• **EXERCISE MATERIALS**:
Start of Block
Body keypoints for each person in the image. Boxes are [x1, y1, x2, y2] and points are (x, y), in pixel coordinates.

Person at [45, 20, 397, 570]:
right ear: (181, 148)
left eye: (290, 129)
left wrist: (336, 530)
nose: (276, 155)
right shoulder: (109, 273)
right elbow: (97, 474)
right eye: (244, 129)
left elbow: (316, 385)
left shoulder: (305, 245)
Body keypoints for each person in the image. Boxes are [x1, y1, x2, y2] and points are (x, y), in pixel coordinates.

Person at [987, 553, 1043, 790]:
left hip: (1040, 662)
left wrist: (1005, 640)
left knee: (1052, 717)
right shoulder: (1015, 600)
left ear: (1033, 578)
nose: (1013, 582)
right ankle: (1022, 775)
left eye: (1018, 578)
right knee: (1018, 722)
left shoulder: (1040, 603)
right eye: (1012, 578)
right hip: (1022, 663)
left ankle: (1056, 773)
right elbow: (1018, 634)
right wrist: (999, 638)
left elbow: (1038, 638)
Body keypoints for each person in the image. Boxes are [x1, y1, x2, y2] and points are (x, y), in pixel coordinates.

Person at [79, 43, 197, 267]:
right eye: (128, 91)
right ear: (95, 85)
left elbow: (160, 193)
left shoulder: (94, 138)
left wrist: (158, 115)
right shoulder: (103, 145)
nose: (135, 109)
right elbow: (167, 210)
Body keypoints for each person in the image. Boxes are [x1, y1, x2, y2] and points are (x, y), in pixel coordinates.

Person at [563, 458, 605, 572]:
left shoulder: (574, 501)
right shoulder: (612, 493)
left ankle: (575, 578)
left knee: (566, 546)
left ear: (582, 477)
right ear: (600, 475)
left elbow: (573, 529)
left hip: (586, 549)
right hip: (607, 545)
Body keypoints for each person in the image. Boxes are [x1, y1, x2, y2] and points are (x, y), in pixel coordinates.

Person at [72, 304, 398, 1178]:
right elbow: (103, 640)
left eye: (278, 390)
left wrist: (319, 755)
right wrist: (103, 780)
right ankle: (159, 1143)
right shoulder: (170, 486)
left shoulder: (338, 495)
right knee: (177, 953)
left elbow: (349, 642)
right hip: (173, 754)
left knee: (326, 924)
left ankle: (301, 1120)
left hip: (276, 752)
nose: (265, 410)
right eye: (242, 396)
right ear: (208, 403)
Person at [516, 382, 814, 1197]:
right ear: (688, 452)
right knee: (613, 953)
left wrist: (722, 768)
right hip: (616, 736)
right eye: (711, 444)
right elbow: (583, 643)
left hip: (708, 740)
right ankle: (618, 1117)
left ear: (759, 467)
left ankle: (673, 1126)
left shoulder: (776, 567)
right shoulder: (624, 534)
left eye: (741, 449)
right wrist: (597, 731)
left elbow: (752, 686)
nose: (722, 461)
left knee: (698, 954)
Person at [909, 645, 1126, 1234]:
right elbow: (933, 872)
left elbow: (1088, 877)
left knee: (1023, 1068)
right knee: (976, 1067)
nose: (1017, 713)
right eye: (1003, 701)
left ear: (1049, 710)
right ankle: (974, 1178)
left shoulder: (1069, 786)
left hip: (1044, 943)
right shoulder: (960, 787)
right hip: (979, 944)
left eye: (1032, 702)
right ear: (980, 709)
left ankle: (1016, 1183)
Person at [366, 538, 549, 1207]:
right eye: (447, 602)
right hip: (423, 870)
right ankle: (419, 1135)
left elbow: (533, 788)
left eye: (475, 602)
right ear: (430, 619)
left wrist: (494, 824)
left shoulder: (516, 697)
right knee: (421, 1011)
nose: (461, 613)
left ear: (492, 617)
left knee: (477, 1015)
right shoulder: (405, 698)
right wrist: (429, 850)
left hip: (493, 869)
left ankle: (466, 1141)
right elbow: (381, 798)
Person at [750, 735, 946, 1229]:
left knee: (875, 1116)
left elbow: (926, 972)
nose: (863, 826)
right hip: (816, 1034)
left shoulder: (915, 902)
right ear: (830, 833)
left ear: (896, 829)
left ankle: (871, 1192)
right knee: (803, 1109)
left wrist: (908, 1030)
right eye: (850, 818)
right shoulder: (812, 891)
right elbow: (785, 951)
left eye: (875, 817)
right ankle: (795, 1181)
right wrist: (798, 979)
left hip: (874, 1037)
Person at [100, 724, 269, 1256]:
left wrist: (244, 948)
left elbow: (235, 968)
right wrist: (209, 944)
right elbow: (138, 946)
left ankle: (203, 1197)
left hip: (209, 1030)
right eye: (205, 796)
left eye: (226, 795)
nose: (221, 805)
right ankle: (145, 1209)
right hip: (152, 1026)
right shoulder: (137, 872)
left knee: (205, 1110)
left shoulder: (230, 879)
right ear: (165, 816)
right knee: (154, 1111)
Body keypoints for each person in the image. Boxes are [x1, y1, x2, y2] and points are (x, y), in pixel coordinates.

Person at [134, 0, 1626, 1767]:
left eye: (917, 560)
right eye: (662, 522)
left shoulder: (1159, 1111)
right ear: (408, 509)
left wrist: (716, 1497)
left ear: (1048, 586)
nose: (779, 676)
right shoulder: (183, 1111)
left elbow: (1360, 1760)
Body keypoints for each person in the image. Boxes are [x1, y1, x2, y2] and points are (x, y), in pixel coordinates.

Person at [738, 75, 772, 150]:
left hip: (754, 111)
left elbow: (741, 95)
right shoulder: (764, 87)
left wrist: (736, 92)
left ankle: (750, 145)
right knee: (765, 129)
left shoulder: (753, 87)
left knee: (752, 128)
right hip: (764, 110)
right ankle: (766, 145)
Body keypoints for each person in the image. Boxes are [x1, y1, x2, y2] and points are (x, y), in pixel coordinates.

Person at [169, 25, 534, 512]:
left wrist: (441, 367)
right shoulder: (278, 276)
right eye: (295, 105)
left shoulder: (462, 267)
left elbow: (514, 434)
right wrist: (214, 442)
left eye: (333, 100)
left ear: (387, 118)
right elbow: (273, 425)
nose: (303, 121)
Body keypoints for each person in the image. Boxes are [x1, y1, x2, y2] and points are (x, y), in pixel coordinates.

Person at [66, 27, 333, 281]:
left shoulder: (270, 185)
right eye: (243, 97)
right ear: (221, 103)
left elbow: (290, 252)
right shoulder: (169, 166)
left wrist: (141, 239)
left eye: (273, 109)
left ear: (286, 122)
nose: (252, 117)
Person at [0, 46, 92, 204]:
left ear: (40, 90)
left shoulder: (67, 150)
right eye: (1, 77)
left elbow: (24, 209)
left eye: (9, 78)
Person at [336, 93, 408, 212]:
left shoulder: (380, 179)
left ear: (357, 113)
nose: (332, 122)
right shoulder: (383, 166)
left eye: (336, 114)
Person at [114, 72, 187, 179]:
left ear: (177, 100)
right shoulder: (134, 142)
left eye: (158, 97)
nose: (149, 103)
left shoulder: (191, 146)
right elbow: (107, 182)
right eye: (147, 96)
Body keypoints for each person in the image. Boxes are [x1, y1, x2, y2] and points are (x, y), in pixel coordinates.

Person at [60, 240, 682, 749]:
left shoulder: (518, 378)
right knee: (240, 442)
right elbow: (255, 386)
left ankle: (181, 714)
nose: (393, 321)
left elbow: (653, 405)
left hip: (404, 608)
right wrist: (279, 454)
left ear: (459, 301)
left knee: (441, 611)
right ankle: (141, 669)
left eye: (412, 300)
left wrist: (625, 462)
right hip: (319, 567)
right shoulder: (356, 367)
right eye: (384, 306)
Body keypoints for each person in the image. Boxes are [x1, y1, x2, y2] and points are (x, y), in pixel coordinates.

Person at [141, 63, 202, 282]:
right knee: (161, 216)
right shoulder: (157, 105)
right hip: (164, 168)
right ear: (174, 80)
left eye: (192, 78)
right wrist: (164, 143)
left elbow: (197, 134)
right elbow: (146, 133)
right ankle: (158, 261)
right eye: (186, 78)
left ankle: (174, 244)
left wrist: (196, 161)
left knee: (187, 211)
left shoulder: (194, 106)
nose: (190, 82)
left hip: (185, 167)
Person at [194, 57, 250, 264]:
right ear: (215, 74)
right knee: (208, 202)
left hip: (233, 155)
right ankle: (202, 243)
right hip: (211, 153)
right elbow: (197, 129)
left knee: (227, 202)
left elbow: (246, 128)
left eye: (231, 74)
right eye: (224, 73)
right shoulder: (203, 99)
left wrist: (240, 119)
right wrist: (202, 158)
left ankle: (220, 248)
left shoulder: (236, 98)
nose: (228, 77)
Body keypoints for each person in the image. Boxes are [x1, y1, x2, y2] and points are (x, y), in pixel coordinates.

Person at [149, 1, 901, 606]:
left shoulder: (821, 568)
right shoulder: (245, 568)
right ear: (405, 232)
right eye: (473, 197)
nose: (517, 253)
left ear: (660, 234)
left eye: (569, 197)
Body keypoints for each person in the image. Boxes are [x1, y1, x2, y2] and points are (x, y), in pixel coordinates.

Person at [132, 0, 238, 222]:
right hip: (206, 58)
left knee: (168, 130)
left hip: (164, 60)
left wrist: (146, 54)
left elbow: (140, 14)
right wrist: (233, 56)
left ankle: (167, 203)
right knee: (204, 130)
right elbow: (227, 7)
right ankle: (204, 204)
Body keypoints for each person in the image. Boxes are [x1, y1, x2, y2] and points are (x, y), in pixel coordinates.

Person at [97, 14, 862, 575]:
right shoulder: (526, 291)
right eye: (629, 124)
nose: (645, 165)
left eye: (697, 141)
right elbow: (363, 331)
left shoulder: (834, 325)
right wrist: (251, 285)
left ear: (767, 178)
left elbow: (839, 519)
End of Block
• **WHAT THIS TASK INVOLVES**: From the records above, extract exactly and only the lines that begin at the line with "left shoulder: (753, 87)" and stop after the line with "left shoulder: (67, 150)".

• **ANSWER**:
left shoulder: (753, 87)
left knee: (752, 128)
right hip: (764, 110)
right ankle: (766, 145)
Body keypoints for each person in the image. Boxes are [x1, y1, x2, y2] and points are (x, y), in pixel coordinates.

Person at [169, 25, 534, 512]:
left wrist: (441, 367)
right shoulder: (278, 276)
right eye: (295, 105)
left shoulder: (462, 267)
left elbow: (514, 434)
right wrist: (214, 442)
left eye: (333, 100)
left ear: (387, 118)
right elbow: (273, 425)
nose: (303, 121)
Body keypoints for each person in the image. Boxes are [x1, y1, x2, y2] and points are (x, y), in pixel coordinates.

Person at [66, 27, 333, 281]:
left shoulder: (270, 185)
right eye: (243, 97)
right ear: (221, 103)
left elbow: (290, 252)
right shoulder: (169, 166)
left wrist: (141, 239)
left eye: (273, 109)
left ear: (286, 122)
nose: (252, 117)
Person at [0, 46, 92, 204]:
left ear: (40, 90)
left shoulder: (67, 150)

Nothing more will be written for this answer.